Start of Data provided
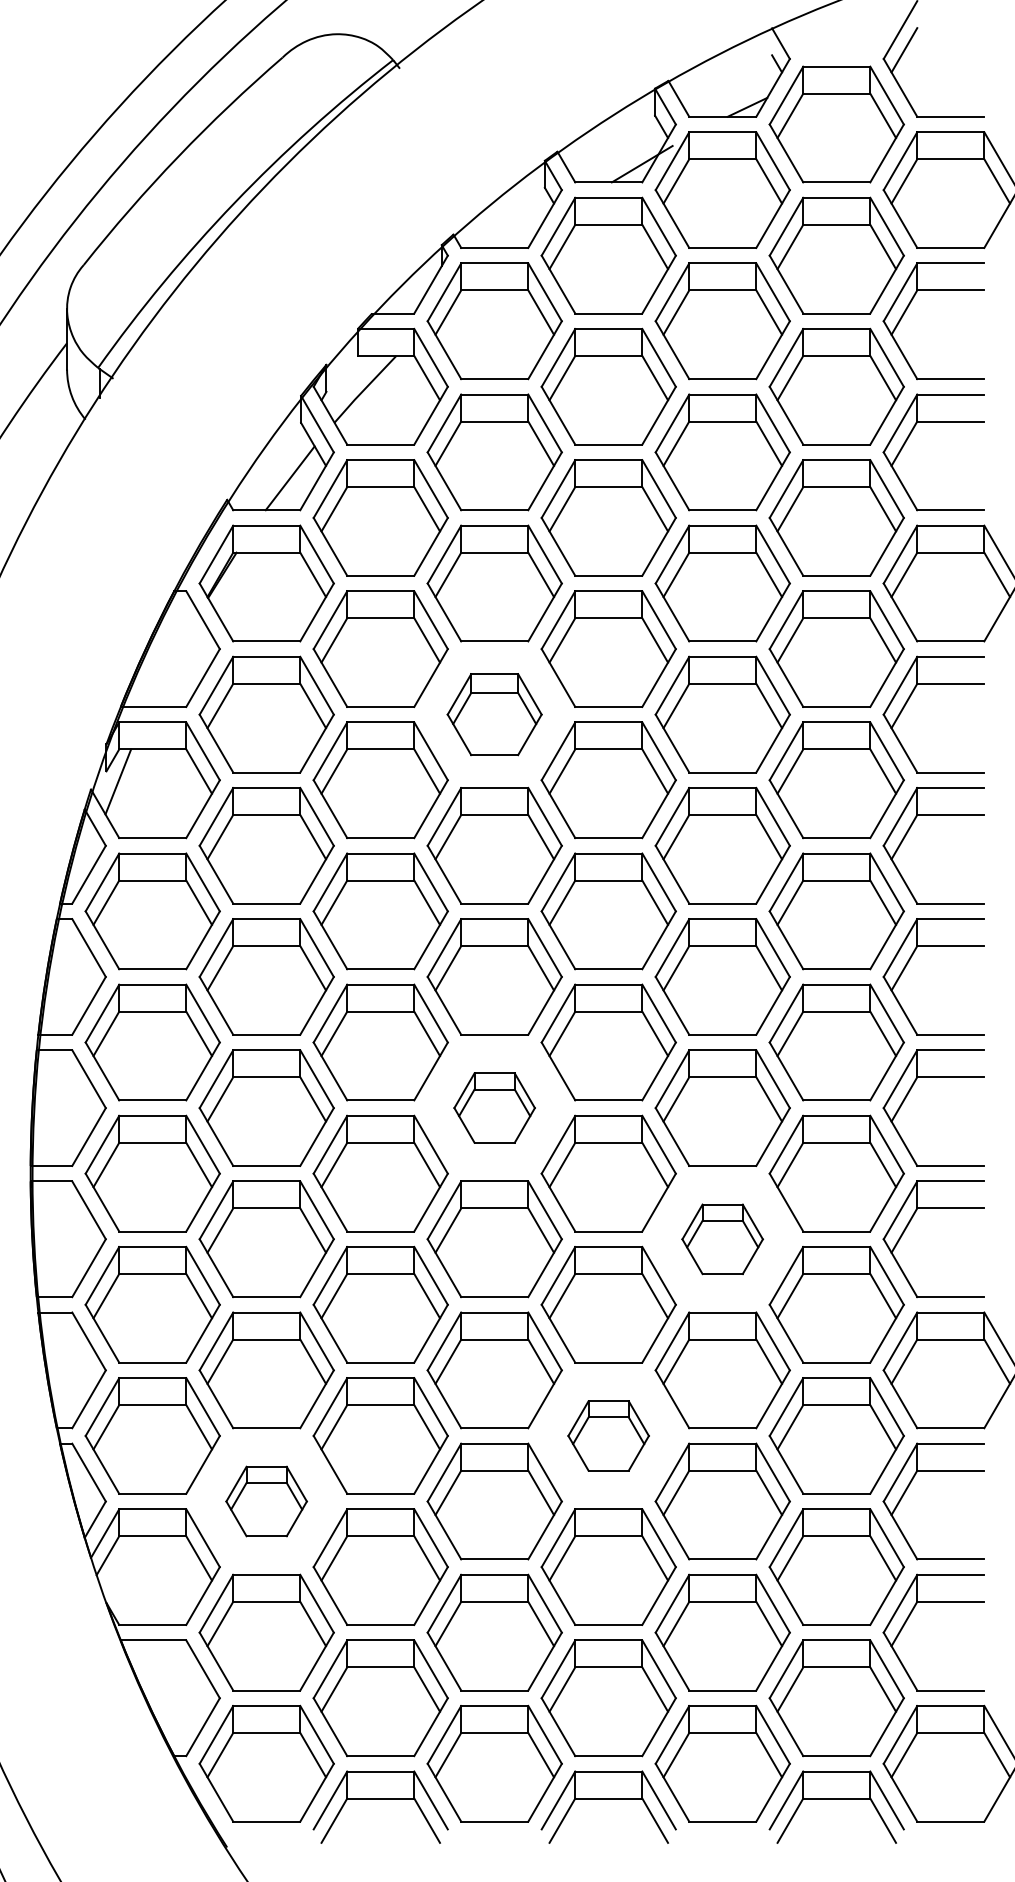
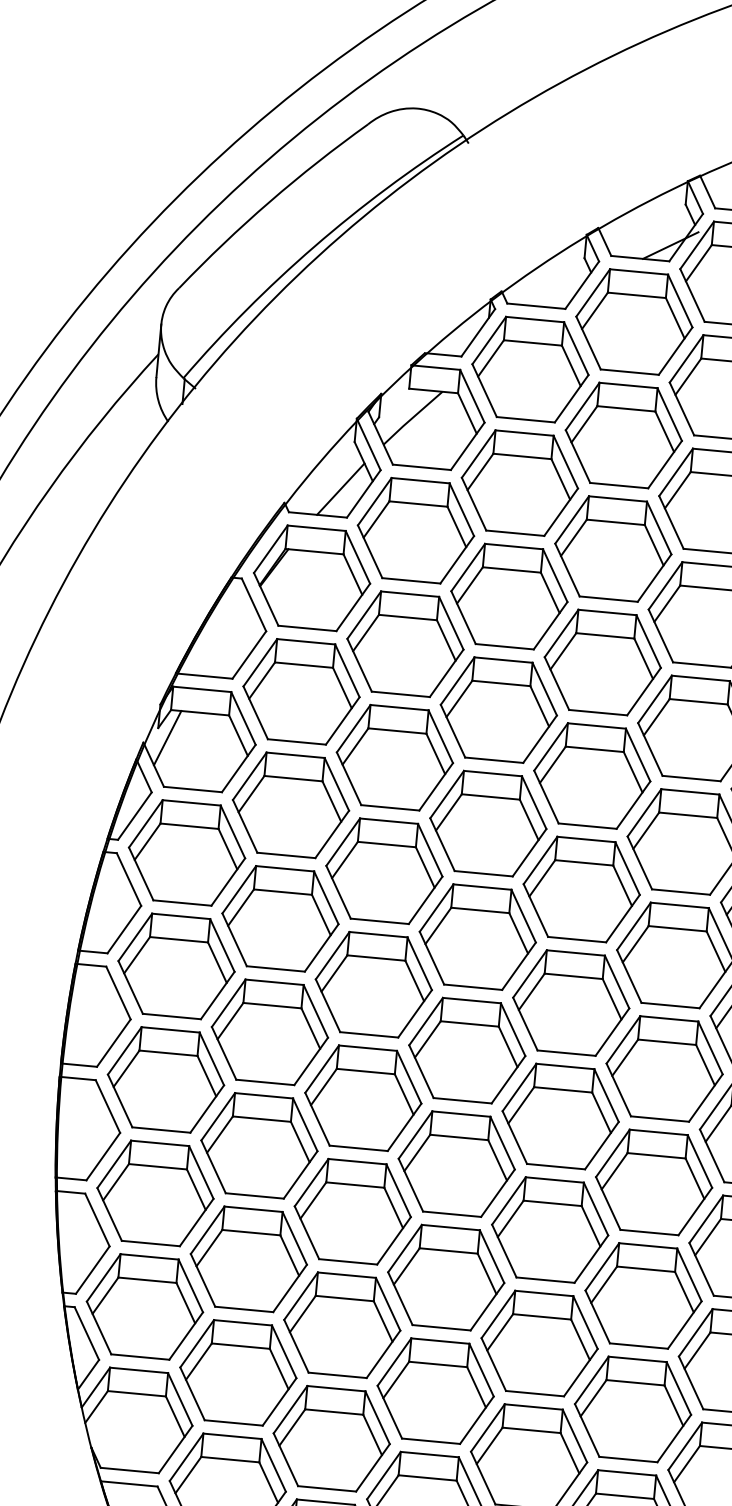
part: (494, 714) -> (498, 709), size x1.43
part: (494, 1107) -> (467, 1050), size x1.67
part: (722, 1239) -> (653, 1182), size x1.67
part: (608, 1435) -> (539, 1343), size x1.67
part: (266, 1501) -> (238, 1372), size x1.67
End of Data provided
▶ **What you need to do**: Please print all the entries exactly as written, but drop the pictures.

▶ **Answer to the problem**:
part: (494, 714) -> (498, 709), size x1.43
part: (494, 1107) -> (467, 1050), size x1.67
part: (722, 1239) -> (653, 1182), size x1.67
part: (608, 1435) -> (539, 1343), size x1.67
part: (266, 1501) -> (238, 1372), size x1.67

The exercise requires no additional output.